With No G2 Google Play Edition, LG Emerges Confident in Its Custom UI
Often overshadowed by larger rivals such as Samsung, HTC, and Motorola, Android smartphone-maker LG had announced that its latest and most recently announced G2 flagship smartphone won’t be coming in a Google Play variant. This is something of a surprising move as Google Play variants of the popular HTC One and Samsung Galaxy S4 have been getting good reviews from the press as these models stick mainly to Google’s default Android UI and eschew many of the user experiences that the hardware-makers implement, such as TouchWiz by Samsung and HTC Sense.
For an underdog like LG to forego releasing a Google Play Edition LG G2 is a bold move and signifies that LG is content with its UI. Even Google-owned Motorola Mobility will soon be releasing a Google Play Edition of the flagship Moto X smartphone for sale in the Google Play Store in the future.

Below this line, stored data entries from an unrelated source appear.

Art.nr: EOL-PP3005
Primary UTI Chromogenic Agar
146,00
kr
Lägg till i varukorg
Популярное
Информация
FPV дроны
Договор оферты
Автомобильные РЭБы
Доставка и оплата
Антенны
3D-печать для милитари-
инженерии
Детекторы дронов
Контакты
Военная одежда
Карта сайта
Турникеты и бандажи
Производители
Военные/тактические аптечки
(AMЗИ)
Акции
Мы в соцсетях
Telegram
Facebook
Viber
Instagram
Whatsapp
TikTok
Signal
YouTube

LG had introduced a number of software and hardware enhancements for its LG G2 at an event earlier this week in New York City. The company is highlighting low light photography with optical image stabilization technology, a 13-megapixel camera sensor, sapphire crystal camera lens (similar to the iPhone 5), and the repositioning of hardware keys to the rear of the phone just below the camera module on the backside. According to LG, these subtle tweaks were implemented as a result of looking at the smartphone behaviors of consumers.

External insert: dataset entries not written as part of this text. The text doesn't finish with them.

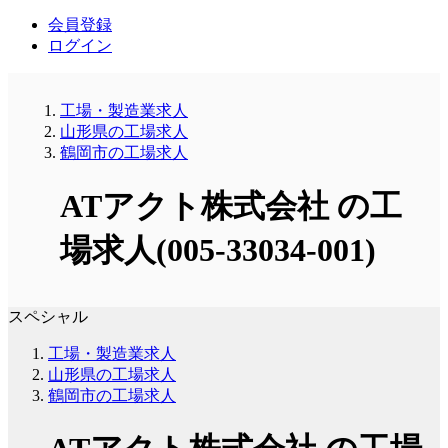
会員登録
ログイン
工場・製造業求人
山形県の工場求人
鶴岡市の工場求人
ATアクト株式会社 の工
場求人(005-33034-001)
スペシャル
工場・製造業求人
山形県の工場求人
鶴岡市の工場求人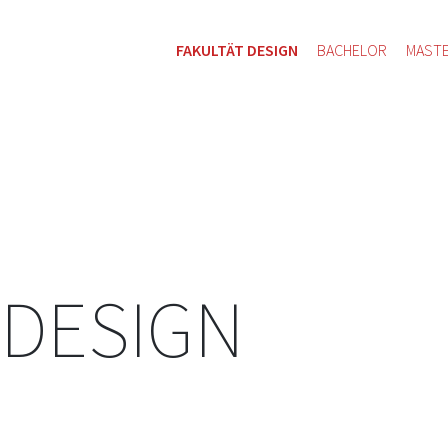
FAKULTÄT DESIGN
BACHELOR
MAST
 DESIGN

For example, the rear button placement was made because most users rest their index fingers at that position. Moreover, the volume keys can also be used as a camera quick launch key, which is good for holding the phone steady when using the device for taking a quick self portrait, or selfie.
Another potential reason why LG may be reluctant to release a Google Play Edition is that the company is currently involved with Google in manufacturing a Nexus 4. Unlike the Google Play Edition phones, the Nexus line is pure Google and will be the first products to receive Android software updates. Google Play Edition phones are usually next in line, but due to software drivers for various hardware–like HTC’s Ultrapixel Camera and dual front-facing BoomSound speakers–it can take a little longer for updates to get pushed out, but Google Play Edition phones still receive updates in general ahead of carrier-branded variants.
LG has also been rumored to be working with Google to produce a Nexus 5 smartphone that would be released this fall. As such, it may not need a Google Play Edition phone as the Nexus 5, if rumors are accurate, would serve that purpose. However, most recently LG execs have denied that the company will partner with Google on a Nexus 5.